A melhor definição para a presente composição é que ela é agraciada por uma introdução cuja sonoridade causa diversas sensações. Existe uma densidade em meio à forma como os violinos se movimentam, assim como uma boa dose de uma proposital rigidez. Abraçada, inclusive, por incursões sombrias, a faixa é, rapidamente, completa com uma camada lírica de pronúncias rápidas e abruptas.
Aderida por palavras pronunciadas com interessantes nuances guturais por uma cantora de capacidade empostada, a camada lírica se configura como um importante elemento que amplifica as inclinações sensoriais de suspense. De postura introspectiva e se valendo de diversos estímulos auditivos proferidos por sonoridades das mais diversas naturezas, a canção acaba sendo agraciada por características cinemáticas que a tornam, inclusive, entorpecente.

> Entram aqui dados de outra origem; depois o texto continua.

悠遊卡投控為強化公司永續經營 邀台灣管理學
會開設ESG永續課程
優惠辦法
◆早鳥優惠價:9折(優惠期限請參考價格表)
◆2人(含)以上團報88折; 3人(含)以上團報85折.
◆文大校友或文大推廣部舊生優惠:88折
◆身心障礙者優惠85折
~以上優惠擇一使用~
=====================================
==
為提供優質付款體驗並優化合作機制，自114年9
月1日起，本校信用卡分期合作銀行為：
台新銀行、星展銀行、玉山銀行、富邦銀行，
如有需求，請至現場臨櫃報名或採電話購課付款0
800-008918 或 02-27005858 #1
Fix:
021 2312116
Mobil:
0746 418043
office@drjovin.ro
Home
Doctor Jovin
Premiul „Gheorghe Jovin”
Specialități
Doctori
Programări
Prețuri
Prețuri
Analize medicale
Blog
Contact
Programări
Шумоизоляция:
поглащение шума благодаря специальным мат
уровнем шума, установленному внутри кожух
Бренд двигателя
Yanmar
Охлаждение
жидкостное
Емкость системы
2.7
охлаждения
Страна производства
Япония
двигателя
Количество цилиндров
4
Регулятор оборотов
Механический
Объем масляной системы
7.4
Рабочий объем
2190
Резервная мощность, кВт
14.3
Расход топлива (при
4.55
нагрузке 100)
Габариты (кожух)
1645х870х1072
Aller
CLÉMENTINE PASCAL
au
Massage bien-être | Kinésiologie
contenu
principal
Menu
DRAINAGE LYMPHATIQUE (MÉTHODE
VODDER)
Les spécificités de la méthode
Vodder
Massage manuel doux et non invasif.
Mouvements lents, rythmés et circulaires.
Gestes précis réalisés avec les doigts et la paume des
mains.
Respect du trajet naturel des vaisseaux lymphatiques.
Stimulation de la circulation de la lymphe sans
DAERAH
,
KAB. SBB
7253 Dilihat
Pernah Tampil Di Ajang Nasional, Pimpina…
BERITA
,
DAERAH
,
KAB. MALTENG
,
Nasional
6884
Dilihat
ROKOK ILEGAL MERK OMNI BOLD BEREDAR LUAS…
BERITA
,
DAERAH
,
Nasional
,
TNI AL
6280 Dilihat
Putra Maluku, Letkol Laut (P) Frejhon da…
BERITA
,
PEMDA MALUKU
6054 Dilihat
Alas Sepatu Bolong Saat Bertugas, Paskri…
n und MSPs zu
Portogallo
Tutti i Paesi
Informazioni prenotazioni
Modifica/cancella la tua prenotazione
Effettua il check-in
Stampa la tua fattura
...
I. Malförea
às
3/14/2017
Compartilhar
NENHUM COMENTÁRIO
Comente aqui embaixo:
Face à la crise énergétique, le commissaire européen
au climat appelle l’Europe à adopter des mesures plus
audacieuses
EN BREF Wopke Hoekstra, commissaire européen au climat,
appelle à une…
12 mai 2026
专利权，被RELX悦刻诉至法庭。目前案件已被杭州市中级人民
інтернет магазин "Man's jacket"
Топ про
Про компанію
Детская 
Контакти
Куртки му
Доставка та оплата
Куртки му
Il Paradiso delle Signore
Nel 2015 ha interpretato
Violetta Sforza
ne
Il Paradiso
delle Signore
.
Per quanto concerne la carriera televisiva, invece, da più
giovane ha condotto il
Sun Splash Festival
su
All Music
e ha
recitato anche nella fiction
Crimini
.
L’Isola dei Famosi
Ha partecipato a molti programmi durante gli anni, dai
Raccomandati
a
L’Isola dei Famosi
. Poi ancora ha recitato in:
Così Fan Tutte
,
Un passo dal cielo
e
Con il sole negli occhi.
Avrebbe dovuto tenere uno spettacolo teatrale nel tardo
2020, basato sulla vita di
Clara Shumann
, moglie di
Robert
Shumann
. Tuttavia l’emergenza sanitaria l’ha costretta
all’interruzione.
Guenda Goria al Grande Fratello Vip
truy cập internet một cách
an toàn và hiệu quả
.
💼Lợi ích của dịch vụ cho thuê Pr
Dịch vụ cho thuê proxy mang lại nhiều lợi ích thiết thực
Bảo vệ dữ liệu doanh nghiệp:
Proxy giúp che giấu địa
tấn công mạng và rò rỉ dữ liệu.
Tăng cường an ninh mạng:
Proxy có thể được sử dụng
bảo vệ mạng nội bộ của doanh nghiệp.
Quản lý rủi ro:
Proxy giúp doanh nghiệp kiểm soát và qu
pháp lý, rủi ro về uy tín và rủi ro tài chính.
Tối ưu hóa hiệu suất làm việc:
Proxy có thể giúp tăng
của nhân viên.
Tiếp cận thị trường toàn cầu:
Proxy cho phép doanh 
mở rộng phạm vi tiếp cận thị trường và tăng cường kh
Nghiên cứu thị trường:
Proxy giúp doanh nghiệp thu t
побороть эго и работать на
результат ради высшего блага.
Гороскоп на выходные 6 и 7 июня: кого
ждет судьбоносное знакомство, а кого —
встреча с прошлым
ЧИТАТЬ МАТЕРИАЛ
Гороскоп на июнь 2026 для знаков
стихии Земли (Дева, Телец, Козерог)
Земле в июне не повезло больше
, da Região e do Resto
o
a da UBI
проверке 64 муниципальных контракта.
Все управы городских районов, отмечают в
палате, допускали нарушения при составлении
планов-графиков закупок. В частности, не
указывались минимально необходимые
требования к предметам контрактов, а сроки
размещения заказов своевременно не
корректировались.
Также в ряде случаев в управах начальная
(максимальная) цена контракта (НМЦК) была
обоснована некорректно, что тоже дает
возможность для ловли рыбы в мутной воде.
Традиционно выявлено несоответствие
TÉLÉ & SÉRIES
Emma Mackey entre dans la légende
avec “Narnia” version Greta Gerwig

Capaz de ser fantasmagórica em razão de instantes líricos em que a cantora se apoia em pronúncias verbais sussurrantes, a faixa surpreende por, em dado momento, convidar o ouvinte a mergulhar em um contexto rítmico baseado nos alicerces do trip hop. Tal detalhe faz com que Dark Sky seja capaz de oferecer, ao ouvinte, boas noções de movimento diante de sua paisagem noturna e hipnotizante. Sincopada, a canção permite que o foco de trabalhar em si e na sua própria ecoem como uma espécie de mantra do próprio Consequential.